Work item a:
In the transcribed page listing, repeat word for word the lines from the line containing "ίπτερο ιδεών" to the line containing "representantes de la comunidad estudiantil", including both of those lines. Omit the picture markers from your copy.

Given passage:

□ □ □ □ □ □ □

Then we walked along to the Pilot Inn, which is a great Fullers Pub http://www.pilotgreenwich.co.uk where we whiled away the time until the concert with a lovely meal, and for me three pints of excellent Chiswick Bitter. Definitely another highly recommended place to visit. We got back to my Mums house at a little past midnight. Leaving London late morning having, amazingly avoided hearing or seeing a Parakeet it was more Red Kites on the M4 and then home with a diversion to collect the dog from Kennels in Wootton Bassett. After a sandwich for lunch and a less than common Coal Tit sighting in the garden it was off for a dog walk at Coate Water. I decided to walk home while the others went back in the car. Plenty to be seen with Great-spotted Woodpecker, Nuthatch and Marsh Tit in the trees. The long staying Great White Egret is still here as were just two Goosander. Not so many ducks around with Tufted being the most numerous along with a few Pochard and Teal. Very little of interest on the way home, just a couple of Buzzards plus Wren, Dunnock and Blackbird,

A chill on the hill

I needed to go into town after work so no real chance of proper birding this afternoon. I went out with the dog at just gone three. I drove up the lane to Folly Farm and then walked up to the Ridgeway, back along to Liddington Hill and then back to the car. A flock of about twenty Chaffinches was checked for Brambling with none found. A few Blackbirds and Yellowhammers were around and a large corvid flock was feeding around the sheep in one of the fields. Unsurprisingly, with the bitter wind there were few birds along the Ridgeway, Just a couple of Linnets and a single Blackbird. One of the fields was being ploughed and this had attracted forty or so Lesser Black-backed Gulls. I stopped by the Trig Point for a much-needed warming coffee and some chocolate cake. As I made my way across the centre of the Castle a handful of Meadow Pipits and four Red-legged Partridge flew up. On dropping down the slope on the lee side of the ridge the conditions improved dramatically. However the amount of birds didn’t with just a few more Yellowhammers and Blackbirds seen plus singles of Buzzard and Dunnock. Arriving back at the car after around two hours I certainly felt invigorated. Off to London with the family again tomorrow so it will be a quiet weekend on the bird front again.

□ □ □ □ □ □ □

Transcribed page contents
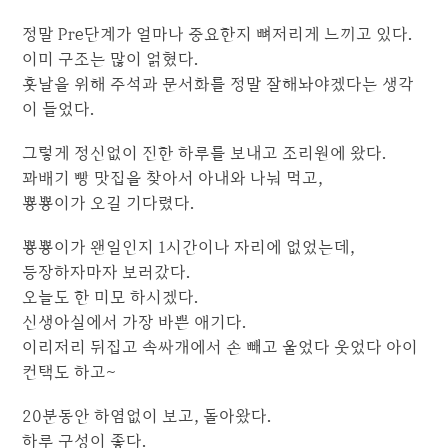
정말 Pre단계가 얼마나 중요한지 뼈저리게 느끼고 있다.
이미 구조는 많이 얽혔다.
훗날을 위해 주석과 문서화를 정말 잘해놔야겠다는 생각
이 들었다.
그렇게 정신없이 진한 하루를 보내고 조리원에 왔다.
꽈배기 빵 맛집을 찾아서 아내와 나눠 먹고,
뿅뿅이가 오길 기다렸다.
뿅뿅이가 왠일인지 1시간이나 자리에 없었는데,
등장하자마자 보러갔다.
오늘도 한 미모 하시겠다.
신생아실에서 가장 바쁜 애기다.
이리저리 뒤집고 속싸개에서 손 빼고 울었다 웃었다 아이
컨택도 하고~
20분동안 하염없이 보고, 돌아왔다.
하루 구성이 좋다.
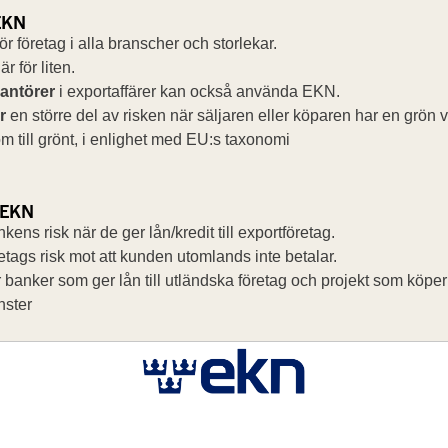
EKN
ör företag i alla branscher och storlekar.
är för liten.
antörer
i exportaffärer kan också använda EKN.
r
en större del av risken när säljaren eller köparen har en grön
 om till grönt, i enlighet med EU:s taxonomi
r EKN
nkens risk när de ger lån/kredit till exportföretag.
retags risk mot att kunden utomlands inte betalar.
ar banker som ger lån till utländska företag och projekt som köpe
nster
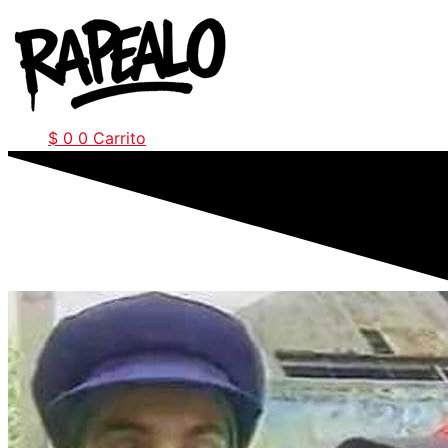
Ir
al
contenido
$
0
0
Carrito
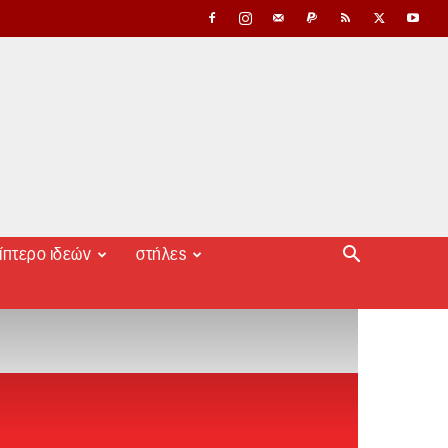
ίπτερο ιδεών
στήλες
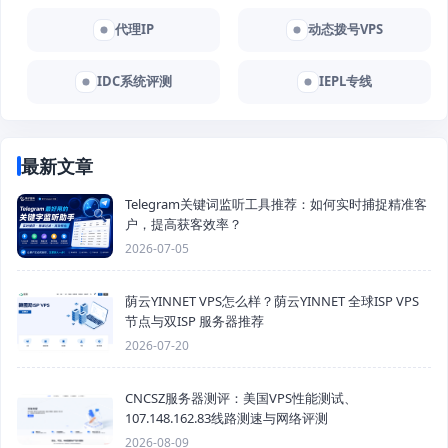
代理IP
动态拨号VPS
IDC系统评测
IEPL专线
最新文章
Telegram关键词监听工具推荐：如何实时捕捉精准客
户，提高获客效率？
2026-07-05
荫云YINNET VPS怎么样？荫云YINNET 全球ISP VPS
节点与双ISP 服务器推荐
2026-07-20
CNCSZ服务器测评：美国VPS性能测试、
107.148.162.83线路测速与网络评测
2026-08-09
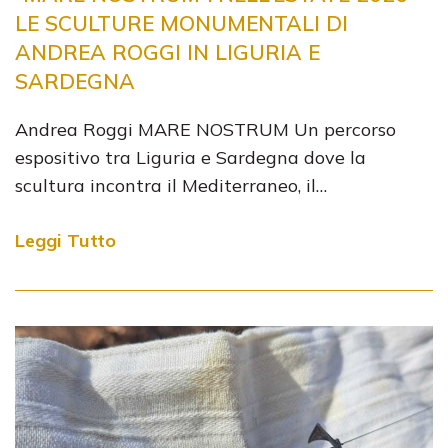
LE SCULTURE MONUMENTALI DI
ANDREA ROGGI IN LIGURIA E
SARDEGNA
Andrea Roggi MARE NOSTRUM Un percorso
espositivo tra Liguria e Sardegna dove la
scultura incontra il Mediterraneo, il…
Leggi Tutto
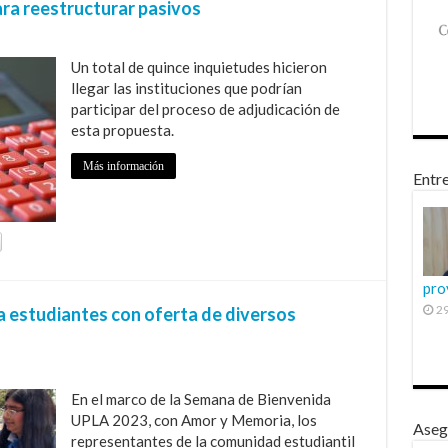
ra reestructurar pasivos
Un total de quince inquietudes hicieron
llegar las instituciones que podrían
participar del proceso de adjudicación de
esta propuesta.
Más información
Entre
pro
29
 estudiantes con oferta de diversos
En el marco de la Semana de Bienvenida
UPLA 2023, con Amor y Memoria, los
Aseg
representantes de la comunidad estudiantil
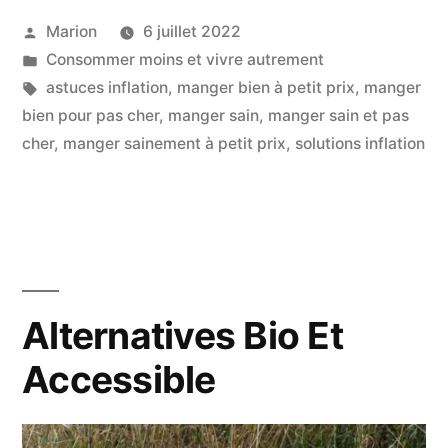
Publié
Marion
6 juillet 2022
Pas
par
Publié
Consommer moins et vivre autrement
Cher »
dans
Étiquettes :
astuces inflation
,
manger bien à petit prix
,
manger
bien pour pas cher
,
manger sain
,
manger sain et pas
cher
,
manger sainement à petit prix
,
solutions inflation
Alternatives Bio Et
Accessible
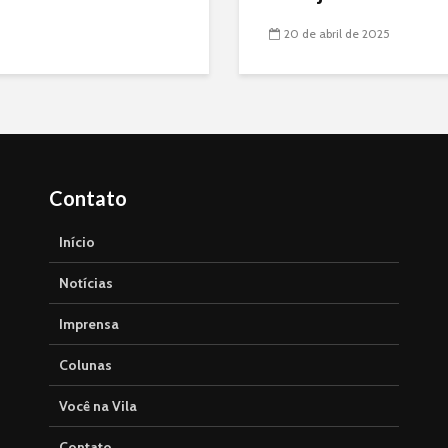
20 de abril de 2025
Contato
Início
Notícias
Imprensa
Colunas
Você na Vila
Contato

□ □ □ □ □ □ □

Work item b:
Carry on the birdwatching diary from the point where it stops.

Response area a:
ίπτερο ιδεών
στήλες
代理IP
动态拨号VPS
IDC系统评测
IEPL专线
最新文章
Telegram关键词监听工具推荐：如何实时捕捉精准客
户，提高获客效率？
2026-07-05
荫云YINNET VPS怎么样？荫云YINNET 全球ISP VPS
节点与双ISP 服务器推荐
2026-07-20
CNCSZ服务器测评：美国VPS性能测试、
107.148.162.83线路测速与网络评测
2026-08-09
LE SCULTURE MONUMENTALI DI
ANDREA ROGGI IN LIGURIA E
SARDEGNA
Andrea Roggi MARE NOSTRUM Un percorso
espositivo tra Liguria e Sardegna dove la
scultura incontra il Mediterraneo, il…
Leggi Tutto
ra reestructurar pasivos
Un total de quince inquietudes hicieron
llegar las instituciones que podrían
participar del proceso de adjudicación de
esta propuesta.
Más información
Entre
pro
29
 estudiantes con oferta de diversos
En el marco de la Semana de Bienvenida
UPLA 2023, con Amor y Memoria, los
Aseg
representantes de la comunidad estudiantil

Response area b:
After work

There is now enough time for me to do some birding after work. Today I decided to stop off for a circuit of Liden Lagoon. Although it was pretty cold and fairly quiet on the bird front it was nice to be out again on a weekday. Best birds seen were a couple of male Pochard. Also seen were Tufted Duck, 9 Moorhen and 36 Canada Geese. Off of the water were Dunnock, Wren, Blackbird and Blue Tit.

My photos

Regarding the pictures I put on the blog. I make no apologies for the appalling quality of some of them. Some of them are okay and some are not so good. I don’t in any way profess to be a photographer. Basically I am a birdwatcher of sorts who carries a bridge type digital camera around rather than a photographer who happens to own a pair of binoculars. Today for instance I had been watching the Grebe for about ten minutes before I even got the camera out of my rucksack. Hopefully though, at least in a few cases they add something to the words that I put together.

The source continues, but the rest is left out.